TDCL and NDCR are complementary: each module alone yields ~2% improvement, while their combination yields ~4%.
Fusing multi-layer features (L={2,3,4}) consistently outperforms any single-layer configuration, though the margin is modest (+0.28–0.72%).
Denoising timestep \(t=300\) is optimal (Fig. 6 left); excessively large values (e.g., \(t=999\)) produce ambiguous and inseparable representations.
The framework generalizes effectively to long-tailed distributions, domain shift, and other heterogeneity scenarios.
The self-supervised variant (without labeled data) also demonstrates competitive performance.

Highlights & Insights¶

This is the first work to systematically explore the use of pretrained diffusion model internal representations to enhance federated learning, opening a new direction in FL research.
Detailed t-SNE and K-Means analyses (Figs. 2–4) provide intuitive empirical validation that diffusion models are effective representation learners.
The paper theoretically demonstrates that the SD model's denoising process is equivalent to a linear autoencoder learning the principal component space of the data (Eq. 6), providing a theoretical foundation for exploiting diffusion representations.
TDCL and NDCR address two distinct challenges—positive/negative sample construction in contrastive learning and convergence stability—resulting in a conceptually clean and modular design.

Limitations & Future Work¶

Deploying a pretrained SD model on each client for inference increases local computational and storage overhead.
The number of PCA components (256/128) must be predefined and may not be optimal across all datasets.
The text prompt template is fixed as "a photo of a [class]", which may lack expressiveness for fine-grained categories.
Validation is limited to image classification; applicability to downstream tasks such as object detection and semantic segmentation remains unexplored.
The potential of more recent diffusion architectures (e.g., DiT) as representation extractors has not been investigated.
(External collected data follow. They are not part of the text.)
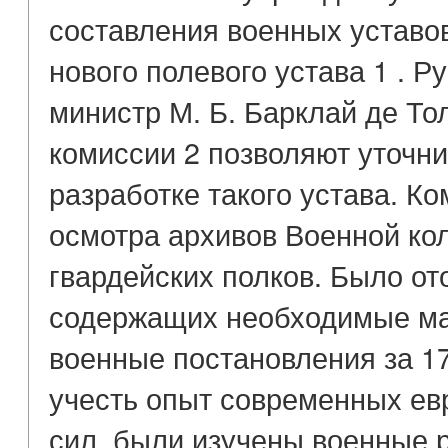
составления военных уставо
нового полевого устава 1 . 
министр М. Б. Барклай де Т
комиссии 2 позволяют уточни
разработке такого устава. К
осмотра архивов Военной ко
гвардейских полков. Было ото
содержащих необходимые ма
военные постановления за 17
учесть опыт современных ев
сил, были изучены военные 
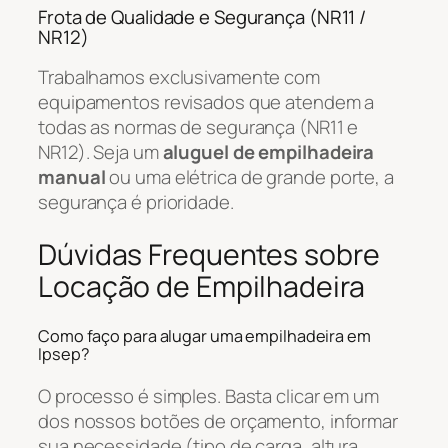
Frota de Qualidade e Segurança (NR11 /
NR12)
Trabalhamos exclusivamente com
equipamentos revisados que atendem a
todas as normas de segurança (NR11 e
NR12). Seja um
aluguel de empilhadeira
manual
ou uma elétrica de grande porte, a
segurança é prioridade.
Dúvidas Frequentes sobre
Locação de Empilhadeira
Como faço para alugar uma empilhadeira em
Ipsep?
O processo é simples. Basta clicar em um
dos nossos botões de orçamento, informar
sua necessidade (tipo de carga, altura,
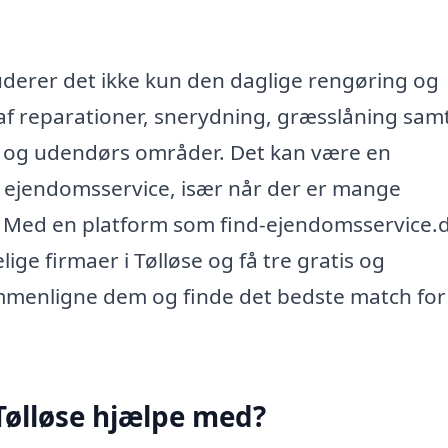
derer det ikke kun den daglige rengøring og
f reparationer, snerydning, græsslåning sam
s og udendørs områder. Det kan være en
f ejendomsservice, især når der er mange
m. Med en platform som find-ejendomsservice.
lige firmaer i Tølløse og få tre gratis og
ammenligne dem og finde det bedste match for
Tølløse hjælpe med?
DIFT and Diffusion Hyperfeatures have established that intermediate features of diffusion models are powerful visual representations; this paper is the first to apply such findings to FL.
Contrastive learning in FL has been explored in prior work (MOON, FedCR); FedDifRC's novelty lies in using a diffusion model as the "anchor" for contrastive learning.
The broader paradigm of leveraging representations from large generative models to assist discriminative task training is transferable to other distributed learning scenarios.

Rating¶

Novelty: ⭐⭐⭐⭐⭐
Experimental Thoroughness: ⭐⭐⭐⭐
Writing Quality: ⭐⭐⭐⭐
Value: ⭐⭐⭐⭐